Day Four - Kampong Thom to Siem Reap
I was up at 5 to change the oil on the bikes and get ready for the final leg of the tour. After breakfast we headed to Sambor around 8 O’clock. Roger enjoyed the temples a lot and we spent a couple of hours exploring the main complex. Sambor predates Angkor built during the 7th century and is different as most of the temples are made from brick unlike Angkor which is mainly sandstone. Amazingly a lot of the carvings remain intact after all these years although the brick doesn’t weather as well as sandstone. Sambor is spread across a massive forested area so we only has time to see the main temple structures.
Soon we were on the road back to Siem Reap. We cut across land on dirt roads that cut through rice paddies stopping for lunch at a very local restaurant. There were about twelve pots of pre-prepared food of which you could choose as many as you liked. We had four dishes, washed down with a coconut. Saying goodbye to the restaurant owne, we jumped back on the bikes and made our way along bumpy bust up dirt roads that connected with the rubber plantations we had to drive through to get to Siem Reap province. There were a lot of heavy trucks kicking up dust clouds so thick you couldn’t see two feet in front of you. One stretch of rubber plantation was probably about 50km that stretched for miles in either direction. Not long ago this was all rainforest. Every time we ride there seems to be new pieces of land cleared. It is a real shame.

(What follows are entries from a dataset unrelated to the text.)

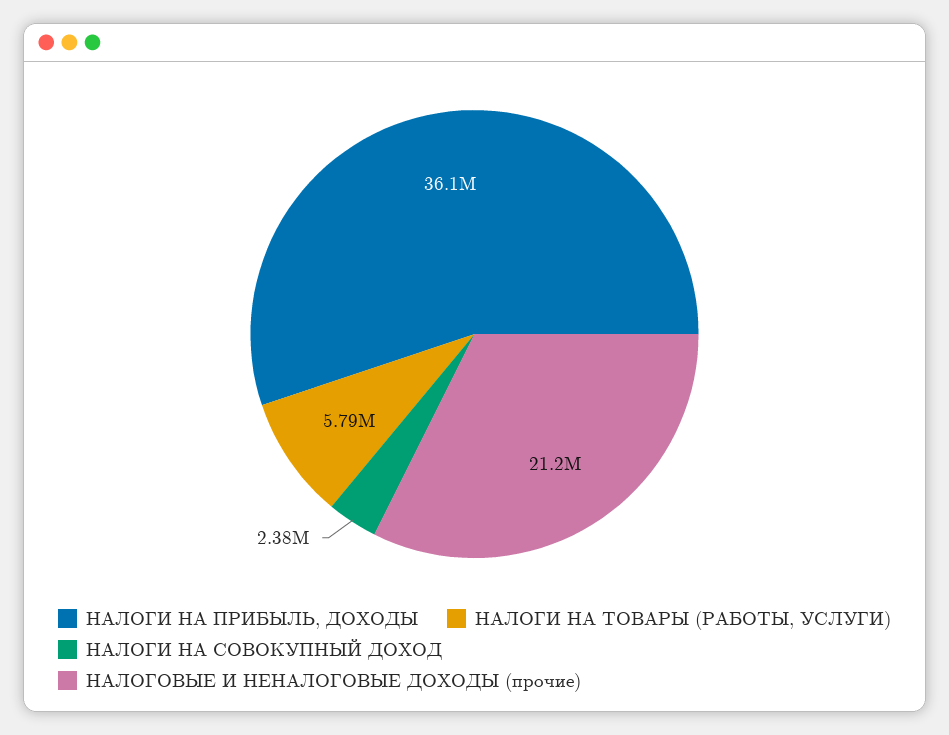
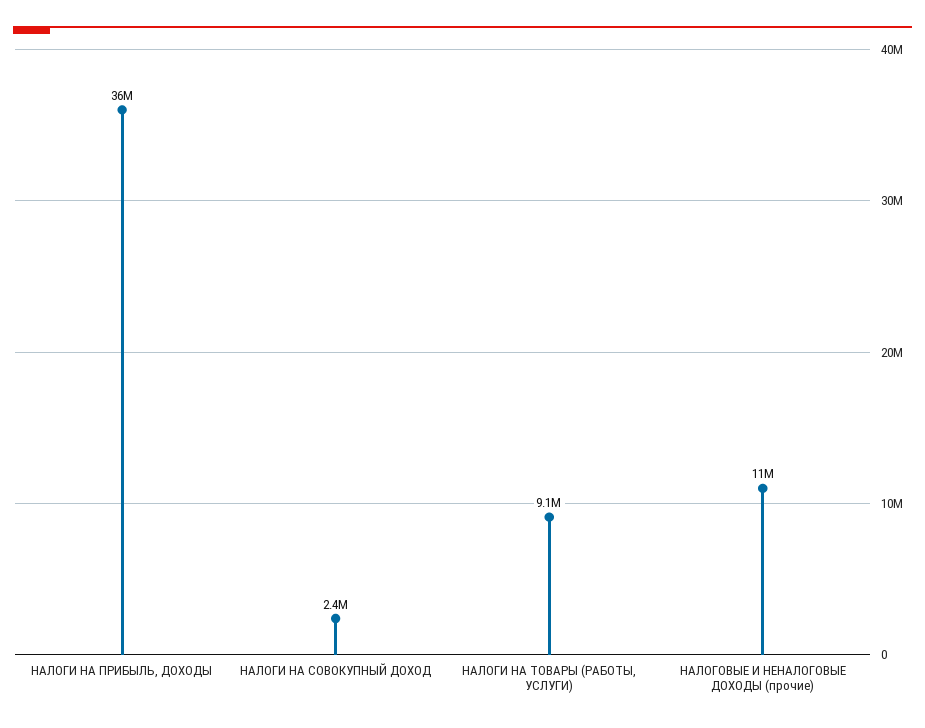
  {
    "НАЛОГИ НА ПРИБЫЛЬ, ДОХОДЫ": 36100000,
-   "НАЛОГИ НА ТОВАРЫ (РАБОТЫ, УСЛУГИ)": 5790000,
+   "НАЛОГИ НА ТОВАРЫ (РАБОТЫ, УСЛУГИ)": 9100000,
    "НАЛОГИ НА СОВОКУПНЫЙ ДОХОД": 2380000,
-   "НАЛОГОВЫЕ И НЕНАЛОГОВЫЕ ДОХОДЫ (прочие)": 21200000
+   "НАЛОГОВЫЕ И НЕНАЛОГОВЫЕ ДОХОДЫ (прочие)": 11000000
  }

I was hoping to take some single trail back that followed the Tonle Sap lake into town once we had done the highway section, but by the time we got there it was getting late so we just jumped on the highway for a while, before cutting back onto dirt roads as we neared town to avoid the mayhem of rush-hour. As we got back into town, my bike started to splutter and then cut out. Water had got into the tank from a previous tour when the bike got dumped in a river. I had been keeping the tanks full for the whole tour, but as it was the last stretch I hadn’t bothered d so the water must have worked its way down into the carb as the level went down. I couldn’t be bothered to sort it there and then as we were only 5 minutes from HQ, and Roger was tired, so we switched bikes and I pushed roger back to the office. Could have been worse aye? La was waiting for us at the shop with his customers from a day tour ,and we rounded the tour off with some beers while exchanging stories. We then all went for Khmer BBQ as a farewell dinner. Another tour was over and another friend had been made. Cheers Roger!